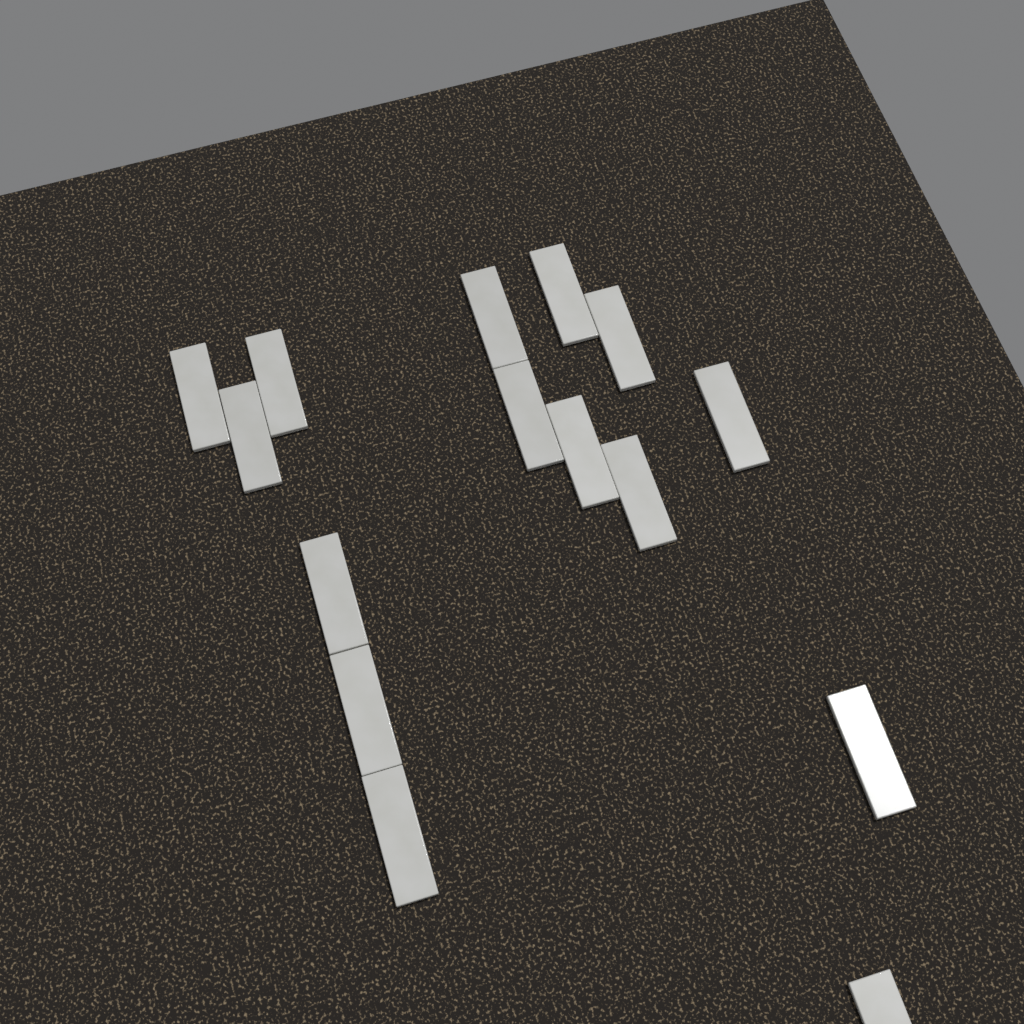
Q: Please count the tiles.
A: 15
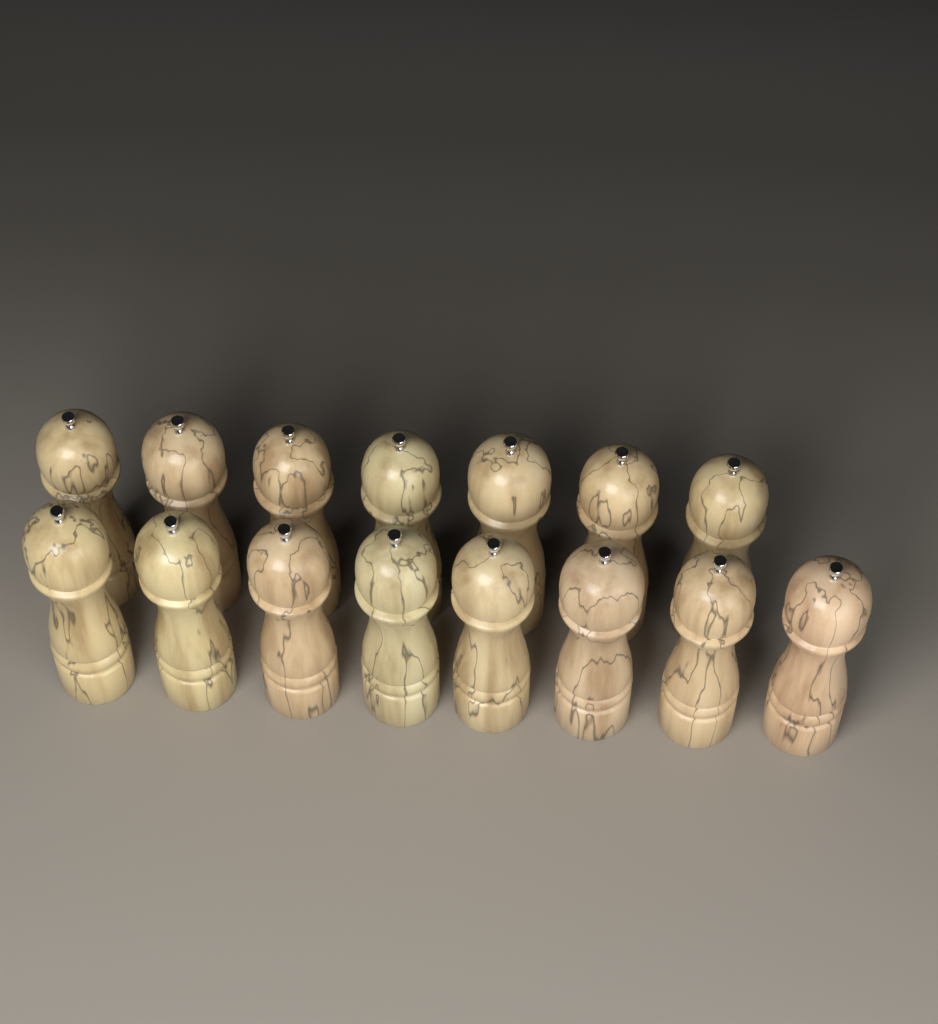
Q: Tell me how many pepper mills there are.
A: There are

============================================================

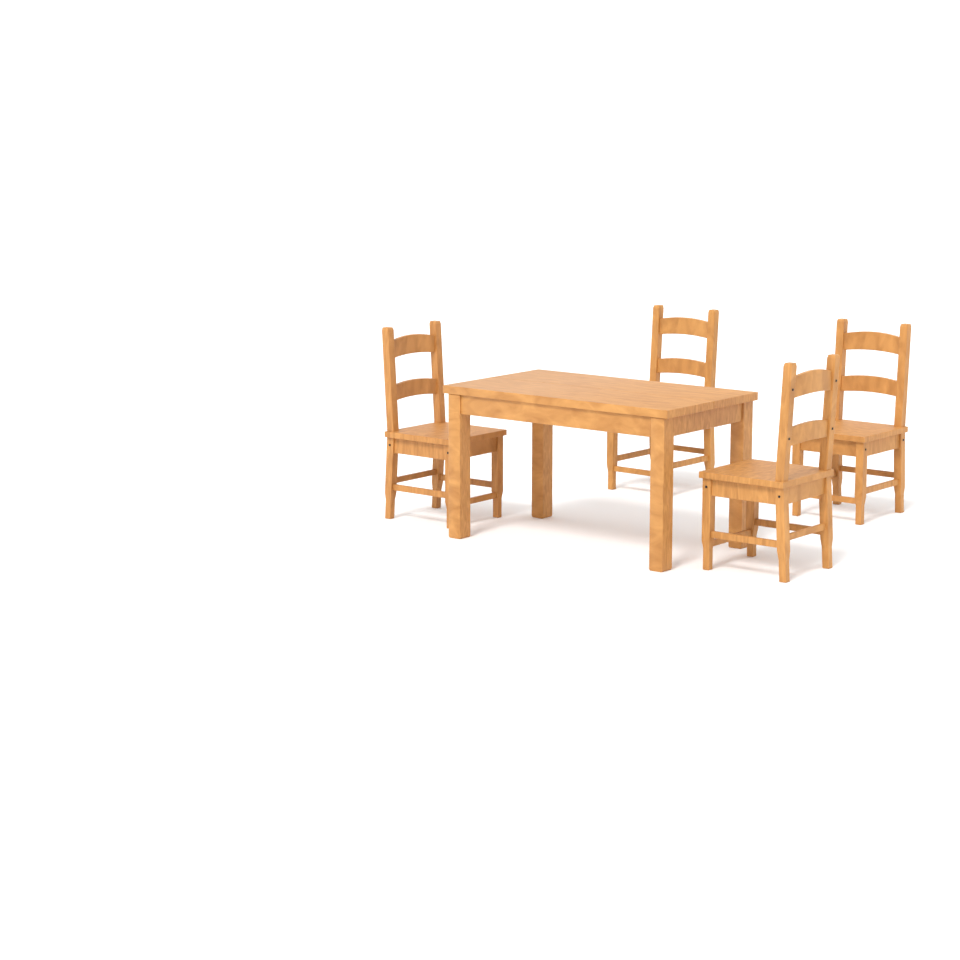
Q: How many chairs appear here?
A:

============================================================

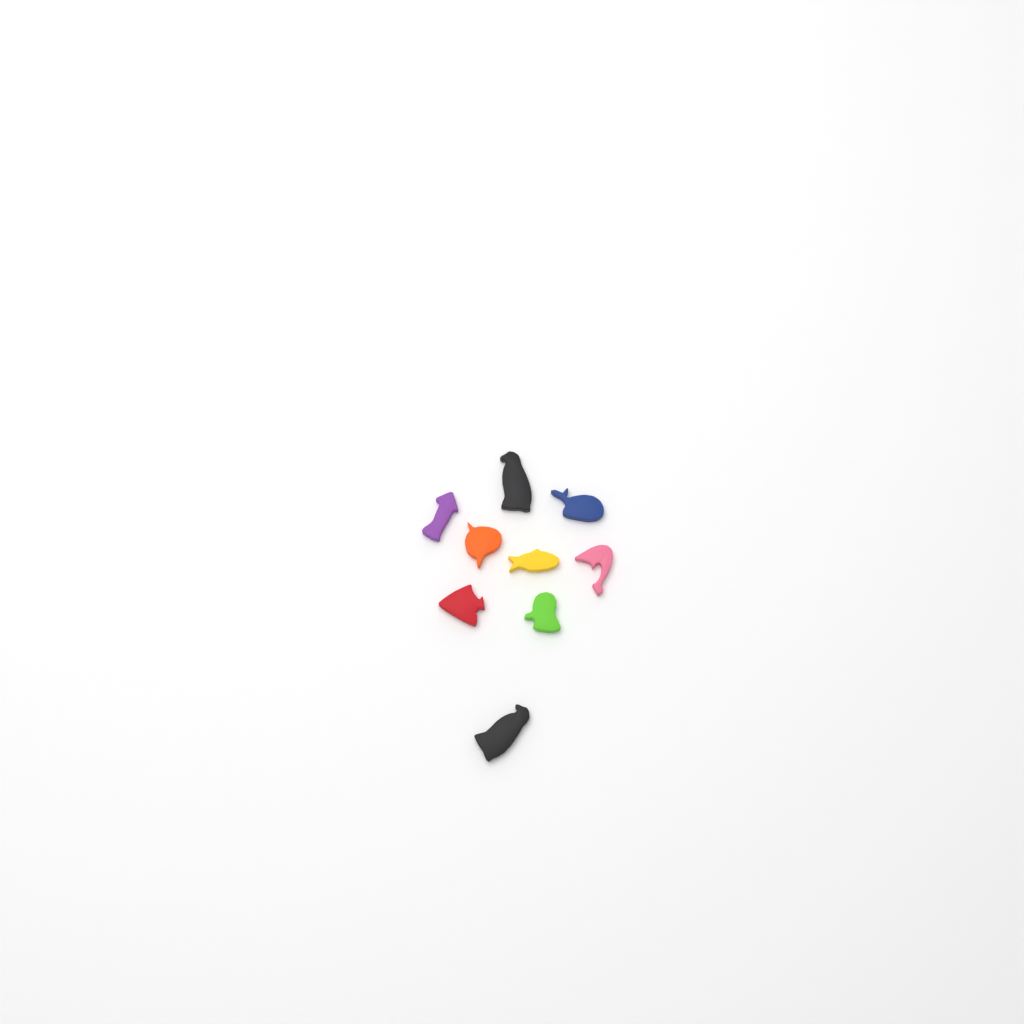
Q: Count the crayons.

============================================================

Written exercise =
Repeat, with no changes, the part of the rows that opens with the line containing "Q: Tell me how many pepper mills there are." and closes with the line containing "A: There are", including both of those lines.

Answer below =
Q: Tell me how many pepper mills there are.
A: There are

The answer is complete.